**Task directions:** When a picture appears among the records, leave it out, and copy all else exactly.
┌────────
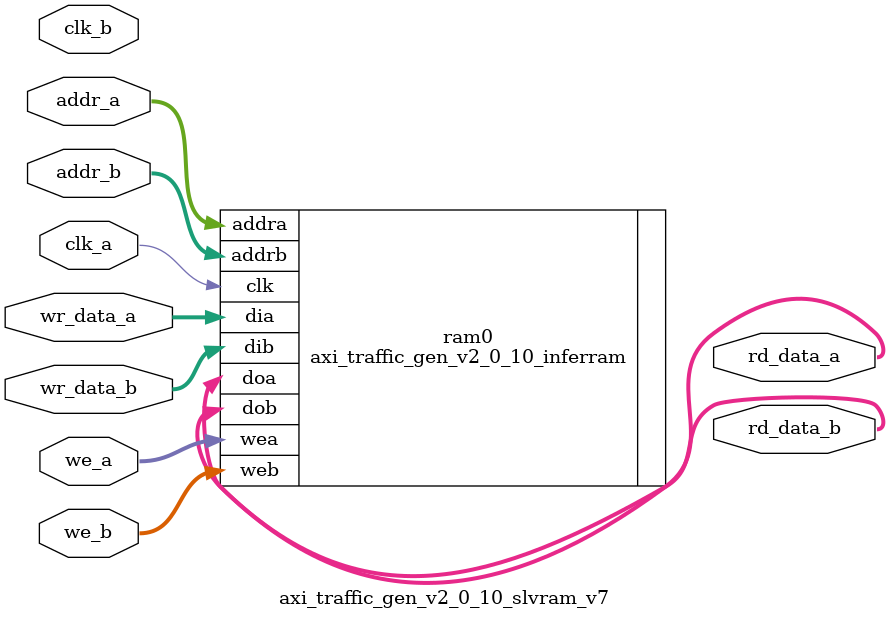
<source format=v>
`timescale 1ps/1ps
`include "axi_traffic_gen_v2_0_10_defines.v"
(* DowngradeIPIdentifiedWarnings="yes" *)
module axi_traffic_gen_v2_0_10_slvram_v7 #(
  parameter C_FAMILY    = "virtex7" ,
  parameter C_DATAWIDTH = 64        ,
  parameter C_SIZE      = 1024      ,
  parameter C_ADDR_WIDTH= 10        ,
  parameter C_INITRAM_F = "NONE"     
        
) (
input                      clk_a    ,
input  [C_DATAWIDTH/8-1:0] we_a     ,
input  [C_ADDR_WIDTH-1:0]  addr_a   ,
input  [C_DATAWIDTH-1:0]   wr_data_a,
output [C_DATAWIDTH-1:0]   rd_data_a,

input                      clk_b    ,
input  [C_DATAWIDTH/8-1:0] we_b     ,
input  [C_ADDR_WIDTH-1:0]  addr_b   ,
input  [C_DATAWIDTH-1:0]   wr_data_b,
output [C_DATAWIDTH-1:0]   rd_data_b
);


//generate
//if(C_DATAWIDTH == 32) begin: ram32b

axi_traffic_gen_v2_0_10_inferram #(
    .C_FAMILY   (C_FAMILY     ),
    .C_RAMINIT_F(C_INITRAM_F  ),
    .SIZE       (C_SIZE       ),    
    .ADDR_WIDTH (C_ADDR_WIDTH ),    
    .NB_COL     (C_DATAWIDTH/8),
    .COL_WIDTH  (8            ),
    .INFER_TYPE (1            ) 
) ram0 (
   .clk(clk_a),
   .wea(we_a),
   .web(we_b),
   .addra(addr_a),
   .addrb(addr_b),	 
   .dia(wr_data_a),
   .dib(wr_data_b),	 
   .doa(rd_data_a),
   .dob(rd_data_b)
);

//end // block: ram32b    
//endgenerate


//generate
//if(C_DATAWIDTH == 64) begin: ram64b
//axi_traffic_gen_v2_0_10_inferram #(
//    .C_FAMILY   (C_FAMILY   ),
//    .C_RAMINIT_F(C_INITRAM_F),
//    .NB_COL     (8          ),
//    .COL_WIDTH  (8          ),
//    .INFER_TYPE (1          )
//		     )
//   ram0 (
//	 .clk(clk_a),
//	 .wea(we_a),
//	 .web(we_b),
//	 .addra(addr_a),
//	 .addrb(addr_b),	 
//	 .dia(wr_data_a),
//	 .dib(wr_data_b),	 
//	 .doa(rd_data_a),
//	 .dob(rd_data_b)
//	 );
//
//end // block: ram64b    
//endgenerate

 
   
/*

generate
if(C_DATAWIDTH == 32) begin: ram32b

RAMB36 #(

                  `RAMB_INIT0
         .INIT_FILE    (C_INITRAM_F  ),
	 .SIM_COLLISION_CHECK("NONE"),
	 .WRITE_MODE_A("WRITE_FIRST"),
	 .WRITE_MODE_B("WRITE_FIRST"),
         .READ_WIDTH_A (36           ),
         .READ_WIDTH_B (36           ),
         .WRITE_WIDTH_A(36           ),
         .WRITE_WIDTH_B(36           ),         
         .INIT_A       (36'h000000000), 
         .INIT_B       (36'h000000000), 
         .SRVAL_A      ('h0          ),
         .SRVAL_B      ('h0          )
        )
        ramb36i (
        .CLKA  (clk_a             ),
        .ADDRA ({1'b0,addr_a,5'h0}),
        .ENA   (1'b1              ),
        .REGCEA(1'b0              ),
        .WEA   (we_a[3:0]         ),
        .SSRA  (1'b0              ),
        .DOA   (rd_data_a[31:0]   ),
        .DIA   (wr_data_a[31:0]   ),
        .DIPA  (4'b0              ),
                 
        .CLKB  (clk_b             ),
        .ADDRB ({1'b0,addr_b,5'h0}),
        .ENB   (1'b1              ),
        .REGCEB(1'b0              ),
        .WEB   (we_b[3:0]         ),
        .SSRB  (1'b0              ),
        .DOB   (rd_data_b[31:0]   ),
        .DIB   (wr_data_b[31:0]   ),
        .DIPB  (4'b0              )

);

end // block: ram32b    
endgenerate


generate
if(C_DATAWIDTH == 64) begin: ram64b

RAMB36 #(
                  `RAMB_INIT0
         .INIT_FILE    (C_INITRAM_F  ),
	 .SIM_COLLISION_CHECK("NONE"),
	 .WRITE_MODE_A("WRITE_FIRST"),
	 .WRITE_MODE_B("WRITE_FIRST"),
         .READ_WIDTH_A (36           ),
         .READ_WIDTH_B (36           ),
         .WRITE_WIDTH_A(36           ),
         .WRITE_WIDTH_B(36           ),        
         .INIT_A       (36'h000000000), 
         .INIT_B       (36'h000000000), 
         .SRVAL_A      ('h0          ),
         .SRVAL_B      ('h0          )
        )
        ramb36i (
        .CLKA  (clk_a             ),
        .ADDRA ({1'b0,addr_a,5'h0}),
        .ENA   (1'b1              ),
        .REGCEA(1'b0              ),
        .WEA   (we_a[3:0]         ),
        .SSRA  (1'b0              ),
        .DOA   (rd_data_a[31:0]   ),
        .DIA   (wr_data_a[31:0]   ),
        .DIPA  (4'b0              ),
                 
        .CLKB  (clk_b             ),
        .ADDRB ({1'b0,addr_b,5'h0}),
        .ENB   (1'b1              ),
        .REGCEB(1'b0              ),
        .WEB   (we_b[3:0]         ),
        .SSRB  (1'b0              ),
        .DOB   (rd_data_b[31:0]   ),
        .DIB   (wr_data_b[31:0]   ),
        .DIPB  (4'b0              )

);

   
RAMB36 #(
         `RAMB_INIT0
         .INIT_FILE    (C_INITRAM_F  ),         
	 .SIM_COLLISION_CHECK("NONE"),
	 .WRITE_MODE_A("WRITE_FIRST"),
	 .WRITE_MODE_B("WRITE_FIRST"),
         .READ_WIDTH_A (36           ),
         .READ_WIDTH_B (36           ),
         .WRITE_WIDTH_A(36           ),
         .WRITE_WIDTH_B(36           ),         
         .INIT_A       (36'h000000000), 
         .INIT_B       (36'h000000000), 
         .SRVAL_A      ('h0          ),
         .SRVAL_B      ('h0          )
        )
        ramb36ii (
        .CLKA  (clk_a              ),
        .ADDRA ({1'b0, addr_a,5'h0}),
        .ENA   (1'b1               ),
        .REGCEA(1'b0               ),
        .WEA   (we_a[7:4]          ),
        .SSRA  (1'b0               ),
        .DOA   (rd_data_a[63:32]   ),
        .DIA   (wr_data_a[63:32]   ),
        .DIPA  (4'b0               ),
                 
        .CLKB  (clk_b              ),
        .ADDRB ({1'b0,addr_b,5'h0} ),
        .ENB   (1'b1               ),
        .REGCEB(1'b0               ),
        .WEB   (we_b[7:4]          ),
        .SSRB  (1'b0               ),
        .DOB   (rd_data_b[63:32]   ),
        .DIB   (wr_data_b[63:32]   ),
        .DIPB  (4'b0               )

                 
);

end // block: ram64b    
endgenerate
*/




endmodule

</source>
└────────
**Task solution:**
<source format=v>
`timescale 1ps/1ps
`include "axi_traffic_gen_v2_0_10_defines.v"
(* DowngradeIPIdentifiedWarnings="yes" *)
module axi_traffic_gen_v2_0_10_slvram_v7 #(
  parameter C_FAMILY    = "virtex7" ,
  parameter C_DATAWIDTH = 64        ,
  parameter C_SIZE      = 1024      ,
  parameter C_ADDR_WIDTH= 10        ,
  parameter C_INITRAM_F = "NONE"     
        
) (
input                      clk_a    ,
input  [C_DATAWIDTH/8-1:0] we_a     ,
input  [C_ADDR_WIDTH-1:0]  addr_a   ,
input  [C_DATAWIDTH-1:0]   wr_data_a,
output [C_DATAWIDTH-1:0]   rd_data_a,

input                      clk_b    ,
input  [C_DATAWIDTH/8-1:0] we_b     ,
input  [C_ADDR_WIDTH-1:0]  addr_b   ,
input  [C_DATAWIDTH-1:0]   wr_data_b,
output [C_DATAWIDTH-1:0]   rd_data_b
);


//generate
//if(C_DATAWIDTH == 32) begin: ram32b

axi_traffic_gen_v2_0_10_inferram #(
    .C_FAMILY   (C_FAMILY     ),
    .C_RAMINIT_F(C_INITRAM_F  ),
    .SIZE       (C_SIZE       ),    
    .ADDR_WIDTH (C_ADDR_WIDTH ),    
    .NB_COL     (C_DATAWIDTH/8),
    .COL_WIDTH  (8            ),
    .INFER_TYPE (1            ) 
) ram0 (
   .clk(clk_a),
   .wea(we_a),
   .web(we_b),
   .addra(addr_a),
   .addrb(addr_b),	 
   .dia(wr_data_a),
   .dib(wr_data_b),	 
   .doa(rd_data_a),
   .dob(rd_data_b)
);

//end // block: ram32b    
//endgenerate


//generate
//if(C_DATAWIDTH == 64) begin: ram64b
//axi_traffic_gen_v2_0_10_inferram #(
//    .C_FAMILY   (C_FAMILY   ),
//    .C_RAMINIT_F(C_INITRAM_F),
//    .NB_COL     (8          ),
//    .COL_WIDTH  (8          ),
//    .INFER_TYPE (1          )
//		     )
//   ram0 (
//	 .clk(clk_a),
//	 .wea(we_a),
//	 .web(we_b),
//	 .addra(addr_a),
//	 .addrb(addr_b),	 
//	 .dia(wr_data_a),
//	 .dib(wr_data_b),	 
//	 .doa(rd_data_a),
//	 .dob(rd_data_b)
//	 );
//
//end // block: ram64b    
//endgenerate

 
   
/*

generate
if(C_DATAWIDTH == 32) begin: ram32b

RAMB36 #(

                  `RAMB_INIT0
         .INIT_FILE    (C_INITRAM_F  ),
	 .SIM_COLLISION_CHECK("NONE"),
	 .WRITE_MODE_A("WRITE_FIRST"),
	 .WRITE_MODE_B("WRITE_FIRST"),
         .READ_WIDTH_A (36           ),
         .READ_WIDTH_B (36           ),
         .WRITE_WIDTH_A(36           ),
         .WRITE_WIDTH_B(36           ),         
         .INIT_A       (36'h000000000), 
         .INIT_B       (36'h000000000), 
         .SRVAL_A      ('h0          ),
         .SRVAL_B      ('h0          )
        )
        ramb36i (
        .CLKA  (clk_a             ),
        .ADDRA ({1'b0,addr_a,5'h0}),
        .ENA   (1'b1              ),
        .REGCEA(1'b0              ),
        .WEA   (we_a[3:0]         ),
        .SSRA  (1'b0              ),
        .DOA   (rd_data_a[31:0]   ),
        .DIA   (wr_data_a[31:0]   ),
        .DIPA  (4'b0              ),
                 
        .CLKB  (clk_b             ),
        .ADDRB ({1'b0,addr_b,5'h0}),
        .ENB   (1'b1              ),
        .REGCEB(1'b0              ),
        .WEB   (we_b[3:0]         ),
        .SSRB  (1'b0              ),
        .DOB   (rd_data_b[31:0]   ),
        .DIB   (wr_data_b[31:0]   ),
        .DIPB  (4'b0              )

);

end // block: ram32b    
endgenerate


generate
if(C_DATAWIDTH == 64) begin: ram64b

RAMB36 #(
                  `RAMB_INIT0
         .INIT_FILE    (C_INITRAM_F  ),
	 .SIM_COLLISION_CHECK("NONE"),
	 .WRITE_MODE_A("WRITE_FIRST"),
	 .WRITE_MODE_B("WRITE_FIRST"),
         .READ_WIDTH_A (36           ),
         .READ_WIDTH_B (36           ),
         .WRITE_WIDTH_A(36           ),
         .WRITE_WIDTH_B(36           ),        
         .INIT_A       (36'h000000000), 
         .INIT_B       (36'h000000000), 
         .SRVAL_A      ('h0          ),
         .SRVAL_B      ('h0          )
        )
        ramb36i (
        .CLKA  (clk_a             ),
        .ADDRA ({1'b0,addr_a,5'h0}),
        .ENA   (1'b1              ),
        .REGCEA(1'b0              ),
        .WEA   (we_a[3:0]         ),
        .SSRA  (1'b0              ),
        .DOA   (rd_data_a[31:0]   ),
        .DIA   (wr_data_a[31:0]   ),
        .DIPA  (4'b0              ),
                 
        .CLKB  (clk_b             ),
        .ADDRB ({1'b0,addr_b,5'h0}),
        .ENB   (1'b1              ),
        .REGCEB(1'b0              ),
        .WEB   (we_b[3:0]         ),
        .SSRB  (1'b0              ),
        .DOB   (rd_data_b[31:0]   ),
        .DIB   (wr_data_b[31:0]   ),
        .DIPB  (4'b0              )

);

   
RAMB36 #(
         `RAMB_INIT0
         .INIT_FILE    (C_INITRAM_F  ),         
	 .SIM_COLLISION_CHECK("NONE"),
	 .WRITE_MODE_A("WRITE_FIRST"),
	 .WRITE_MODE_B("WRITE_FIRST"),
         .READ_WIDTH_A (36           ),
         .READ_WIDTH_B (36           ),
         .WRITE_WIDTH_A(36           ),
         .WRITE_WIDTH_B(36           ),         
         .INIT_A       (36'h000000000), 
         .INIT_B       (36'h000000000), 
         .SRVAL_A      ('h0          ),
         .SRVAL_B      ('h0          )
        )
        ramb36ii (
        .CLKA  (clk_a              ),
        .ADDRA ({1'b0, addr_a,5'h0}),
        .ENA   (1'b1               ),
        .REGCEA(1'b0               ),
        .WEA   (we_a[7:4]          ),
        .SSRA  (1'b0               ),
        .DOA   (rd_data_a[63:32]   ),
        .DIA   (wr_data_a[63:32]   ),
        .DIPA  (4'b0               ),
                 
        .CLKB  (clk_b              ),
        .ADDRB ({1'b0,addr_b,5'h0} ),
        .ENB   (1'b1               ),
        .REGCEB(1'b0               ),
        .WEB   (we_b[7:4]          ),
        .SSRB  (1'b0               ),
        .DOB   (rd_data_b[63:32]   ),
        .DIB   (wr_data_b[63:32]   ),
        .DIPB  (4'b0               )

                 
);

end // block: ram64b    
endgenerate
*/




endmodule

</source>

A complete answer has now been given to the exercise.